Print exactly the lines below between the line containing "justify-content: center ->" and the line containing "margin-top: 36px ->", counting both of those lines. Leave pictures out.

++++ Input

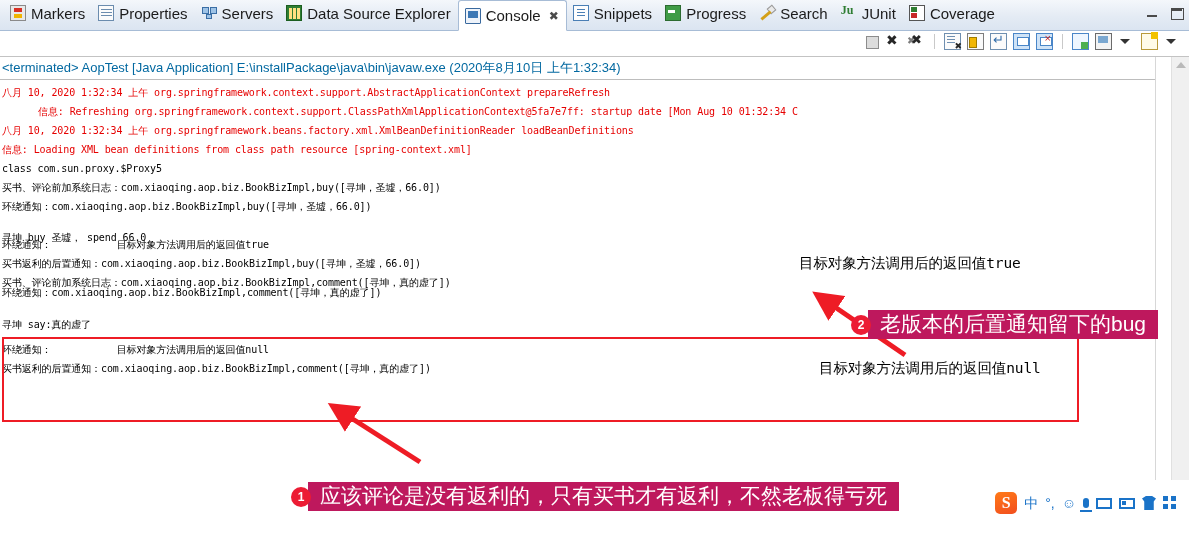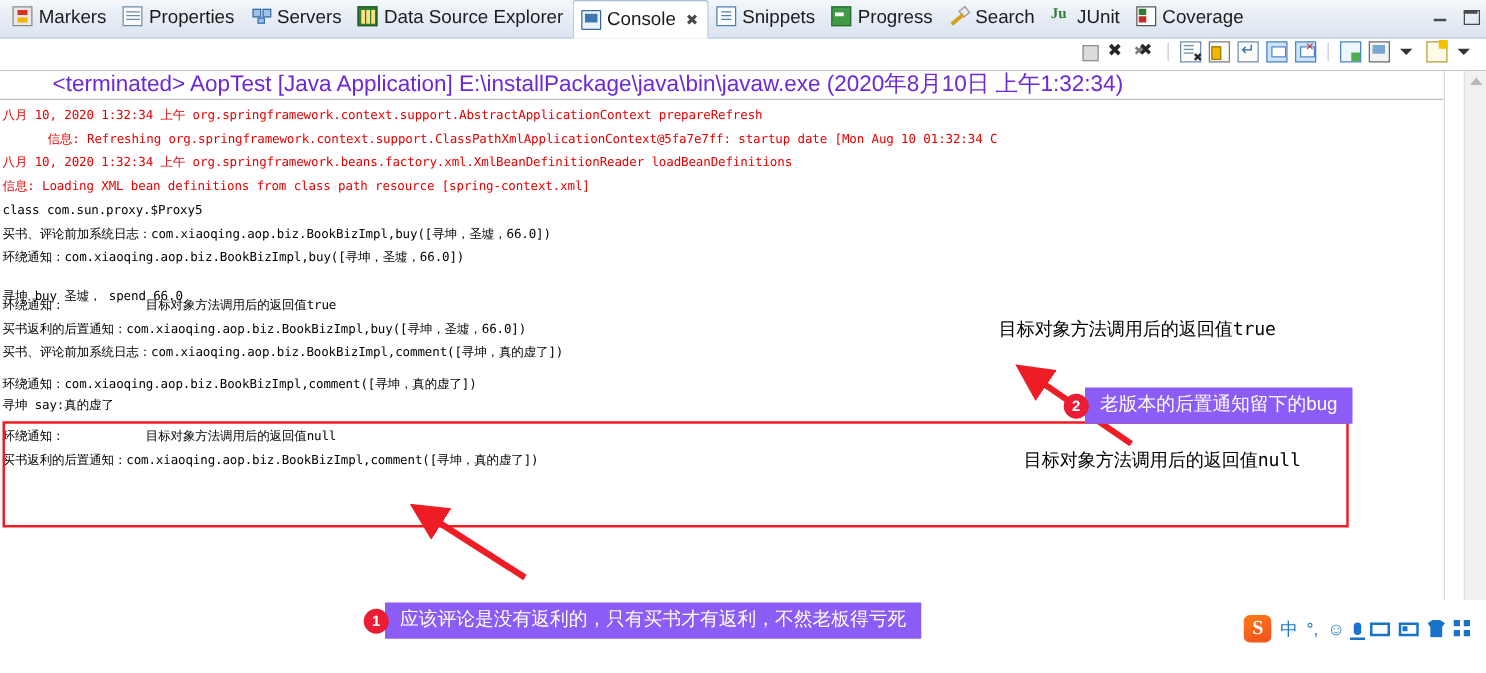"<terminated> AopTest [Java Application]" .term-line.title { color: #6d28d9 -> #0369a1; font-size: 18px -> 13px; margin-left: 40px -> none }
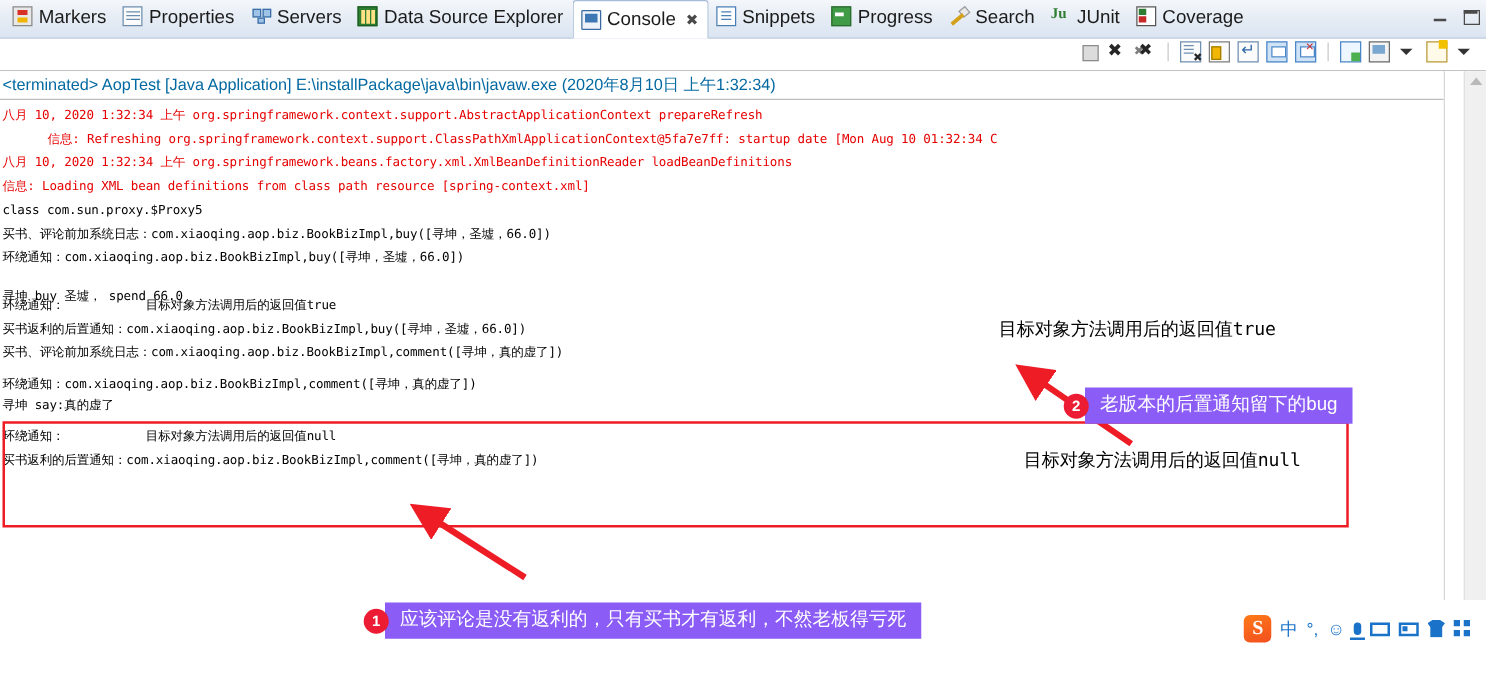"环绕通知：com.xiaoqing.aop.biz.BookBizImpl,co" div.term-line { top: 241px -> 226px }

++++++++
++++ Input

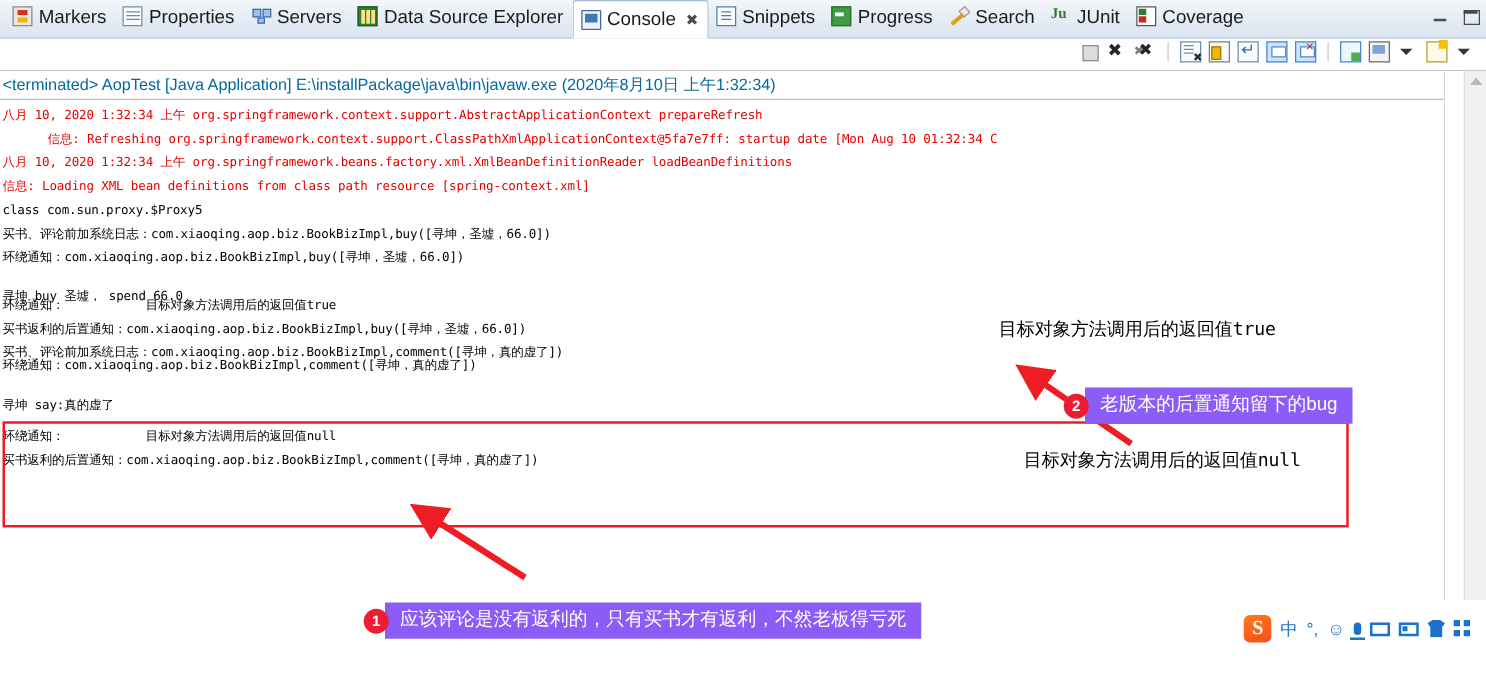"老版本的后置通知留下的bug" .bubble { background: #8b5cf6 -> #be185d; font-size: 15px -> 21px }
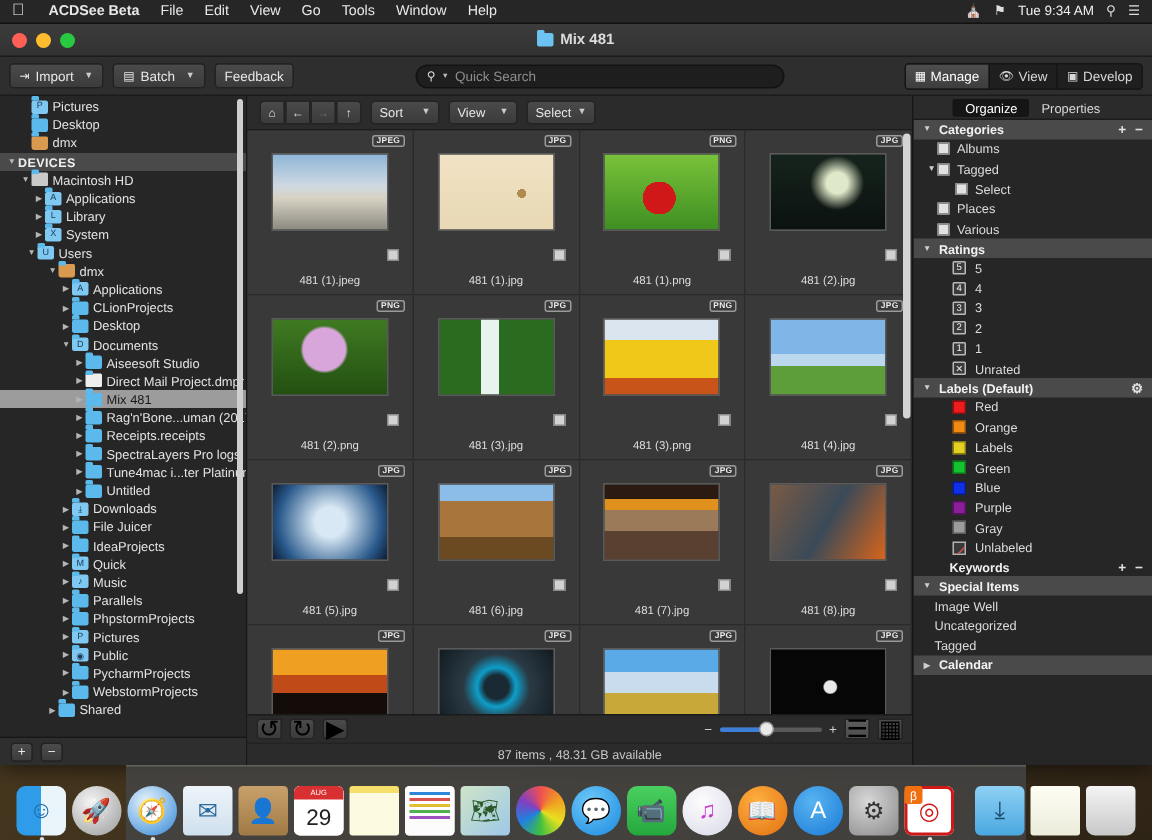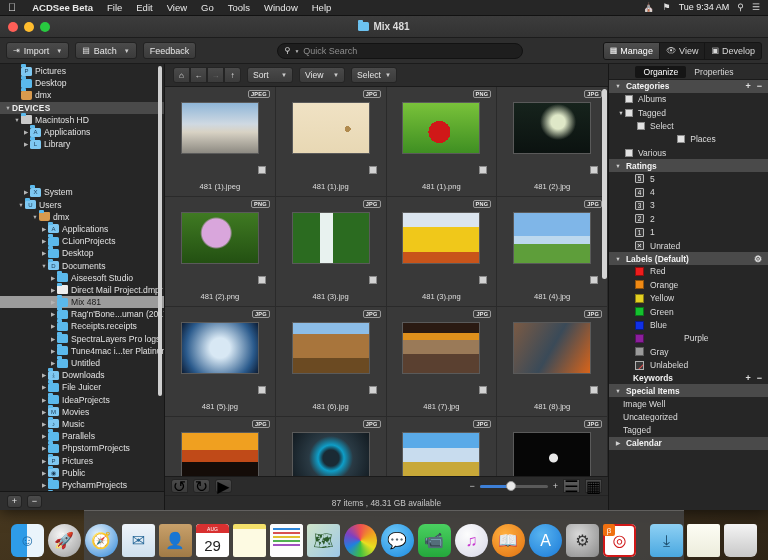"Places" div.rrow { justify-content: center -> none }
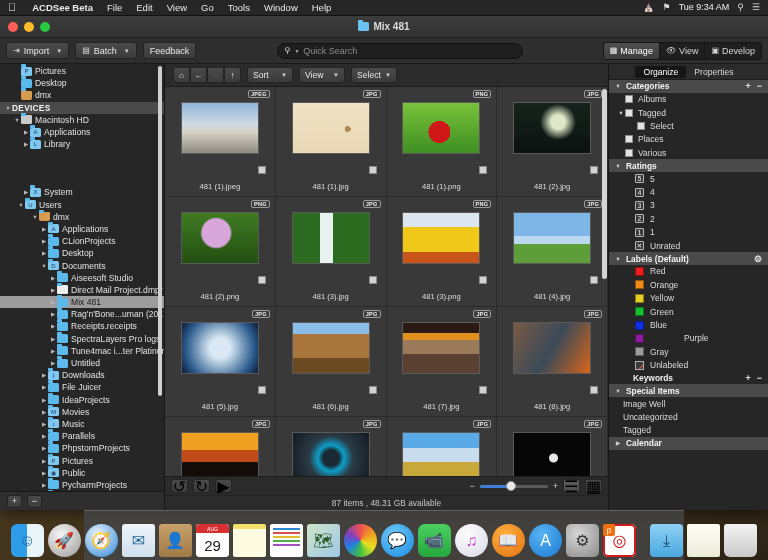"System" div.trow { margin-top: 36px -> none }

++++++++

Your solution>
"Places" div.rrow { justify-content: center -> none }
"System" div.trow { margin-top: 36px -> none }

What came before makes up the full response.